SmaI ++++++++10++ --20--------10---------123456789012 r(-21) 432109876543210987654321 aacagctatgaccatg acacaggaaacagctatgaccatgattacgaattcgagctcggtacccggggatcctcta 6210 6220 6230 6240 6250 6260 ++++++20++++++++30++++++++40+ 34567890123456789012345678901 f(-20) tgaccggcagcaaaatg gagtcgacctgcaggcatgcaagcttggcactggccgtcgttttacaacgtcgtgactgg 6270 6280 6290 6300 6310 6320
There are several consequences of using vector_primer files to specify the sequencing vector details. Please read a description of the vector_primer file algorithm in the algorithms section section Algorithms.
Firstly, to get the vector segments of readings marked correctly it is not necessary to include the relevant data in their experiment files.
Secondly, because vector_clip compares all the primer-vector pairs in the primer_vector file it would be inefficient to include very large numbers of records in these files. Instead it would be better to have a master vector_primer file which contained all the combinations used in the lab and then to copy the relevant ones to project specific files.
Thirdly, even though vector_clip can write the PR record (primer type) into the experiment file if it finds a match, gap4 still needs the template name data in order to do read pair analysis.

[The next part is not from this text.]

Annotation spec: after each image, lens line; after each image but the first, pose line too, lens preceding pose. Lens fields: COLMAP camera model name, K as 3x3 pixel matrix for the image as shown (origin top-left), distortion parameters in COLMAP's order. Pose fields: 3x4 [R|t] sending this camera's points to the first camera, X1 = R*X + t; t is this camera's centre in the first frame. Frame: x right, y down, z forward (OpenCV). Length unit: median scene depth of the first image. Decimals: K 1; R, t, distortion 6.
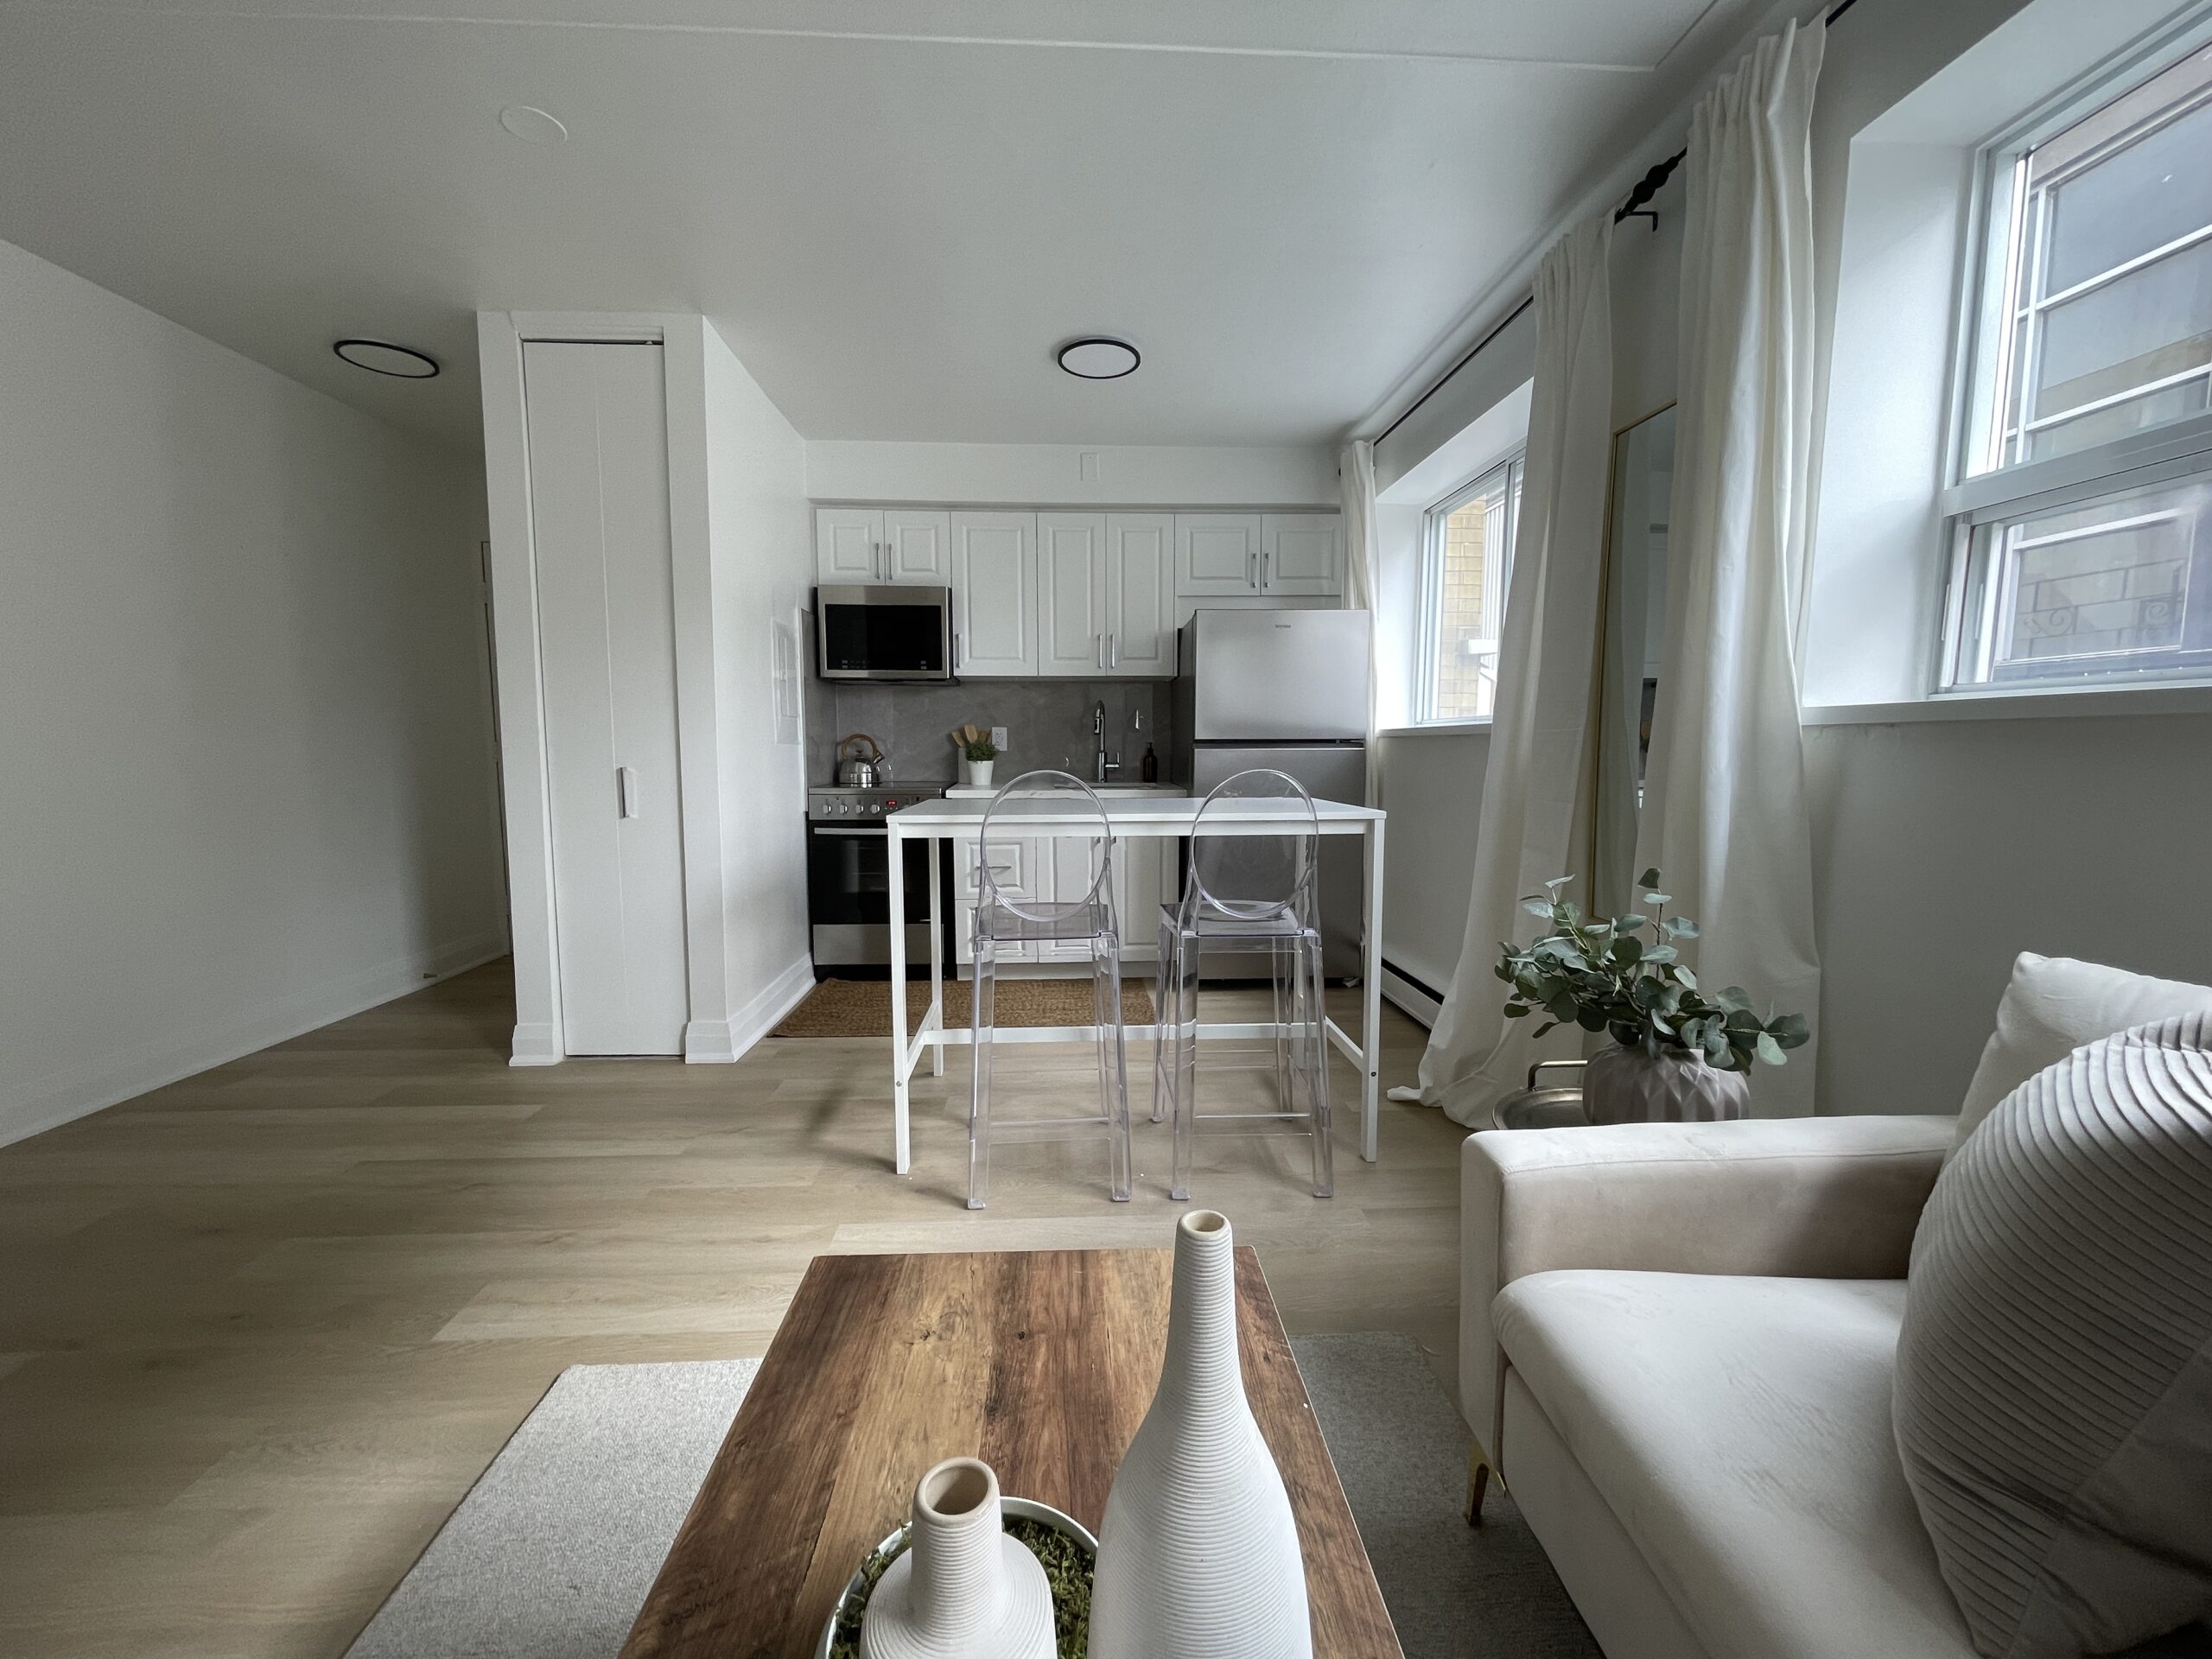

Finally note that the -V option for vector_clip means that the segments of sequence in the vector_primer file need not be made exactly the right length when the files are created: it matters only that the cloning site is correctly specified and that there is sufficient length of sequence on either side. For example, vector_primer files could be created in which all records included 40 bases from either side of the cloning sites. The -V option allows the alignment to be limited to the segment of sequence closest to the cloning site. For example, -V 20 specifies that at most 20 bases around the cloning site are used.